Lowndes’ Grand Old Party
County leans toward Republicans in presidential politics

By Dean Poling

VALDOSTA — Signing the 1964 Civil Rights Act into law, President Lyndon B. Johnson reportedly said, “There goes the South for a generation.”

As a Democrat, Johnson was referring to his party losing power in the South. Forty-four years later, this prediction still holds true throughout the South generally, and in Lowndes County specifically, regarding presidential elections.

If a recent online readers poll in The Valdosta Daily Times is any indication, the trend will continue this year. Asked “… who will receive your presidential vote,” 68.8 percent of 500 readers chose GOP candidate John McCain with 33.2 percent selecting Democrat Barack Obama. If past Lowndes County presidential elections are any indication, these numbers will likely reflect the real percentages after all of the votes are cast and counted Nov. 4.

In 2004, Lowndes County voters gave GOP President George W. Bush 18,981 votes to 12,516 votes for Democrat John Kerry. The poll and the last election reflect a trend that has been in effect in Lowndes County since Johnson’s prediction 44 years ago.

Since 1964, Lowndes County has given the majority of its support to Republican contenders in the past 11 presidential elections. There have only been two exceptions: Democratic Georgia Gov. Jimmy Carter’s successful presidential bid in 1976 and Alabama Gov. George Wallace’s failed third-party bid in 1968, a year when GOP candidate Richard Nixon also received more Lowndes County votes than Democrat Hubert Humphrey.

In most of these elections, the majority of Lowndes County’s votes went to the men who won the White House: Nixon (1972); Carter (1976); Ronald Reagan (1980 and 1984); George H.W. Bush (1988); and George W. Bush (2000 and 2004).

But if the majority of Americans had voted like Lowndes County on other occasions in the past 40 years, the United States would have likely seen Barry Goldwater become president in 1964, instead of President Lyndon Baines Johnson; the U.S. would have elected American Independent Party’s George Wallace president (1968), instead of Nixon’s election to a first term; a second term for George H.W. Bush (1992) and the rise of GOP

candidate Bob Dole to the Oval Office (1996), instead of President Bill Clinton, who was elected in both elections of the ’90s.

Given the region and the state’s turn this decade to the GOP (from Sonny Perdue, the first GOP Georgia governor since Reconstruction, to Georgia Republicans in Congress and the state General Assembly), the Republicans’ ability of attracting the most Lowndes County votes in the presidential races shouldn’t be surprising.
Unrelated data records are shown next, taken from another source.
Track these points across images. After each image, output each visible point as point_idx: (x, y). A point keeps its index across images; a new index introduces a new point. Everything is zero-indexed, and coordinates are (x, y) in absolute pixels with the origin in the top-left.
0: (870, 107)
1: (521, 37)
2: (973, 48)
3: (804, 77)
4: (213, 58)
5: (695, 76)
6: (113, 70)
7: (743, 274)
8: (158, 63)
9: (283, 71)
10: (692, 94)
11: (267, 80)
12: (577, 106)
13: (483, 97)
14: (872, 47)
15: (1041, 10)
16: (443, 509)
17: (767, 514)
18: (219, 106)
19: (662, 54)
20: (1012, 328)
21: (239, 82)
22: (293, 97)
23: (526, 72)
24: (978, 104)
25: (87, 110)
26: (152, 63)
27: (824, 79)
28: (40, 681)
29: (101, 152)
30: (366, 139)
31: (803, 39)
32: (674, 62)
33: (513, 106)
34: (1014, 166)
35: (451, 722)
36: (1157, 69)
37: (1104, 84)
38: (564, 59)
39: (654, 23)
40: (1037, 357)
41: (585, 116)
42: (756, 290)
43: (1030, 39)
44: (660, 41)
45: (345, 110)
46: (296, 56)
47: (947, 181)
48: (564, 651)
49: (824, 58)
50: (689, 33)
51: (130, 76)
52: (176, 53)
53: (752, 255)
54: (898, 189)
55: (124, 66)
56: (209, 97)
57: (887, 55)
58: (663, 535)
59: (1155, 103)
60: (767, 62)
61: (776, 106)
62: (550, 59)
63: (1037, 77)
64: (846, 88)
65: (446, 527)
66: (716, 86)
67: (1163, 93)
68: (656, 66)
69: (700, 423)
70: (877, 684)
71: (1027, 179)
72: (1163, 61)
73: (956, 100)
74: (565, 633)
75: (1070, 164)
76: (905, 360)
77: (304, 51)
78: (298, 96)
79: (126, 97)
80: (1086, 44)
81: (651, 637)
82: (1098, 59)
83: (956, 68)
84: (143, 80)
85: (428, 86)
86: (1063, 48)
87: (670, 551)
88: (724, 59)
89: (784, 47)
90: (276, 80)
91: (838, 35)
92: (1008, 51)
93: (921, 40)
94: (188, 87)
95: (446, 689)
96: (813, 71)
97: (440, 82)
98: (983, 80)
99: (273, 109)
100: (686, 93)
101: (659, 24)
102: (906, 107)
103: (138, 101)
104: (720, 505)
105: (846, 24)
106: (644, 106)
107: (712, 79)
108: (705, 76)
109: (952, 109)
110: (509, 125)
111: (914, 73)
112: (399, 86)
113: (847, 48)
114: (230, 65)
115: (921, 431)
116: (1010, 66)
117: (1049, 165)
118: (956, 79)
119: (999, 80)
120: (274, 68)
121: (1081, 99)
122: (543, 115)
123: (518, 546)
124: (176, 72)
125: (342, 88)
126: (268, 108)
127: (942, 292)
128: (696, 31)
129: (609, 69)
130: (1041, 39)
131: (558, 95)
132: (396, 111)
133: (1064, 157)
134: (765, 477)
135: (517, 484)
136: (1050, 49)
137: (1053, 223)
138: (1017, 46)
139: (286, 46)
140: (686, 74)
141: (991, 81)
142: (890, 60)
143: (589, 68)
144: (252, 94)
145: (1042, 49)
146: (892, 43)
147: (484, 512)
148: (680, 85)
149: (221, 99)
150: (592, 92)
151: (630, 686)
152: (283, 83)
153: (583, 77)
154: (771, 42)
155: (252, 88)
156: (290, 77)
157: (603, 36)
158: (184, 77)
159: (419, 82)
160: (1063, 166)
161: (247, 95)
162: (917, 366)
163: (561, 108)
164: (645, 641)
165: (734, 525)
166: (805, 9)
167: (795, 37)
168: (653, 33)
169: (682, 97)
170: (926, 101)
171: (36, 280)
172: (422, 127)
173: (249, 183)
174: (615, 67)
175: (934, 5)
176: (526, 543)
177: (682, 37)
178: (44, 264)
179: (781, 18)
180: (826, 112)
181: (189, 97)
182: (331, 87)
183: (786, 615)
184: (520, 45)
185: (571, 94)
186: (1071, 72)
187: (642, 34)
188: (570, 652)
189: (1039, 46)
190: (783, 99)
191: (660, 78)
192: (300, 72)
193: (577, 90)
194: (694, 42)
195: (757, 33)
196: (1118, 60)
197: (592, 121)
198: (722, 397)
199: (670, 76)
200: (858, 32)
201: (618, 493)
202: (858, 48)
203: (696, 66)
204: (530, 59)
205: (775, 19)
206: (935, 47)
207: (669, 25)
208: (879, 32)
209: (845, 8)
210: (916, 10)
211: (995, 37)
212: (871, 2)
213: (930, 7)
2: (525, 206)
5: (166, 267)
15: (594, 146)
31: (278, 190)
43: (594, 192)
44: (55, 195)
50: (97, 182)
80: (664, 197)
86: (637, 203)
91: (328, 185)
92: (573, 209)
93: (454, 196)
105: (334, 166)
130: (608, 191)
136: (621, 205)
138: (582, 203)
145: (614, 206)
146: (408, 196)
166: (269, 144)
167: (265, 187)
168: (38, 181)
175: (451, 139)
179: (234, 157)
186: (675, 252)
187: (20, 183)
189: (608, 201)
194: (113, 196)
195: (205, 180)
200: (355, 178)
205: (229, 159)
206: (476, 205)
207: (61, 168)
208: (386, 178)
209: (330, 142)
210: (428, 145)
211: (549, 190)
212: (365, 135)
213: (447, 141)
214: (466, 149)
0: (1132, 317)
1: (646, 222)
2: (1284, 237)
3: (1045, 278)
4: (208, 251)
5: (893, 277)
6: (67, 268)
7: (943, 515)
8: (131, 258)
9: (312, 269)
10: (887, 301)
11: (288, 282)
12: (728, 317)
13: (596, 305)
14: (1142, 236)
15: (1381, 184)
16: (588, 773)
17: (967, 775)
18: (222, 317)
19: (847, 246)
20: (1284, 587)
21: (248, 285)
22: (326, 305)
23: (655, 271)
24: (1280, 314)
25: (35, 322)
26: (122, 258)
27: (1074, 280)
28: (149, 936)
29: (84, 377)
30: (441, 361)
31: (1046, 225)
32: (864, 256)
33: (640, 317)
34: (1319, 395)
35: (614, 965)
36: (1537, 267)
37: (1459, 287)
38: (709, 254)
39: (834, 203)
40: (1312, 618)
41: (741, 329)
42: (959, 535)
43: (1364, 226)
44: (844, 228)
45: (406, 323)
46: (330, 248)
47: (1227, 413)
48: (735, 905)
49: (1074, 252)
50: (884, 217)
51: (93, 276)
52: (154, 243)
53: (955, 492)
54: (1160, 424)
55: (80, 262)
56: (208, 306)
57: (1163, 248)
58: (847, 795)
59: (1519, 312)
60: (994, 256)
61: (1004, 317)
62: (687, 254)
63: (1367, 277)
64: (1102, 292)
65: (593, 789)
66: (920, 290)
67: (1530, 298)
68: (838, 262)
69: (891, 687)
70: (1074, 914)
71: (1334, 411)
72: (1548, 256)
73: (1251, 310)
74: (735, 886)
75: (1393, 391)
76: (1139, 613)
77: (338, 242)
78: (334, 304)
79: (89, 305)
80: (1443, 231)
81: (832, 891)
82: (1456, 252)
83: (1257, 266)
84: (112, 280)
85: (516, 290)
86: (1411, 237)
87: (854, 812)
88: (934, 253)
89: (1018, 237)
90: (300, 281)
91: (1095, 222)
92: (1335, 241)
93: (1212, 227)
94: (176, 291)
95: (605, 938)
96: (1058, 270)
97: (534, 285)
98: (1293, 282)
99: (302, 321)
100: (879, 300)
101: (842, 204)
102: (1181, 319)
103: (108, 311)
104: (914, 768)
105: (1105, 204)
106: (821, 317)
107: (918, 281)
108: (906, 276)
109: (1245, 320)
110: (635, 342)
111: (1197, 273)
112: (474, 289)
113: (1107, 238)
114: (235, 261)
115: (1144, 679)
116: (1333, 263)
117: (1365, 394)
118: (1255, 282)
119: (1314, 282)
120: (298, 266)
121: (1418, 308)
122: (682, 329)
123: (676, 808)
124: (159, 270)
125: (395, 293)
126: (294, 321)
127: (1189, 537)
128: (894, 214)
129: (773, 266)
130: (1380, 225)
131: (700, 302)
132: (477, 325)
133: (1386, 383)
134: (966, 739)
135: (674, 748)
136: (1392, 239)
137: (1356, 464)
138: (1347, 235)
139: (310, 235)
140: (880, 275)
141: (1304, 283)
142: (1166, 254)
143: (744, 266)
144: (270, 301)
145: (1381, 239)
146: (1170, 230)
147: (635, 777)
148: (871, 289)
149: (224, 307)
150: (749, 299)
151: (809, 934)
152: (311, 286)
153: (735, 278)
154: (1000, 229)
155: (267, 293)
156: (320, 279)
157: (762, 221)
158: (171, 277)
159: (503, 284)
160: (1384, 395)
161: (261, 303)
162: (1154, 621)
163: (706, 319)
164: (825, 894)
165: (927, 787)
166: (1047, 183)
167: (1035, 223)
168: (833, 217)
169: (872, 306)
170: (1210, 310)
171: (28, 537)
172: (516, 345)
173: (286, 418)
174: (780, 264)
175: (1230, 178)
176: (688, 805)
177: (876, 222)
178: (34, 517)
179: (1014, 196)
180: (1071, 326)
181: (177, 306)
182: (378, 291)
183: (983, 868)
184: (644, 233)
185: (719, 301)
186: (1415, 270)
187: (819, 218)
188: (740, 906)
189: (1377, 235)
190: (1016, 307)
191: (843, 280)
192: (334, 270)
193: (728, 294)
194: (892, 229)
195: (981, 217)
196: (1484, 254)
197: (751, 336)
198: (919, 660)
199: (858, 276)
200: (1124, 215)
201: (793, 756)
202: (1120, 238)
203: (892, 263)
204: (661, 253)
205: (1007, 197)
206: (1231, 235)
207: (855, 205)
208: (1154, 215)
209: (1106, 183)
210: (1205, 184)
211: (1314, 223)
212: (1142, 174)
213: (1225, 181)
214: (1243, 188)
Yet, the majority of these presidential races occurred in years when South Georgia, indeed, all of the South, was considered Democratic bastions. Often, from 1964 until the early 1990s, many Lowndes County races (such as county commission, sheriff, etc.) were decided during the primary because there were no Republican candidates. They were all Democrats, even though the region voted consistently for the Republican presidential candidate. Even today, while the state has moved to the GOP, Lowndes County’s legislative delegation remains Democratic.

Contradictions

Before 1964, Lowndes County fell into the category of “yellow dog Democrat,” meaning that a voter would vote only for Democrats no matter who was running. In 1952 and 1956, for examples, Lowndes County would have twice sent Democrat Adlai Stevenson to the White House. Lowndes gave Stevenson a vast number of votes over World War II hero and two-term GOP President Dwight D. Eisenhower. Before the 1960s, if the candidate was Democrat, Lowndes County voted for him.

Yet, by 1960, Democrat John F. Kennedy barely drew more local votes than GOP candidate Richard Nixon, who received the highest number of votes for a Republican candidate in Lowndes County history up until that time, according to a November 1960 issue of The Valdosta Daily Times.

JFK’s narrow victory, probably because of his Catholicism, in a one-time Democratic stronghold foreshadowed the political contradictions in Lowndes County — contradictions that became a political song of the South.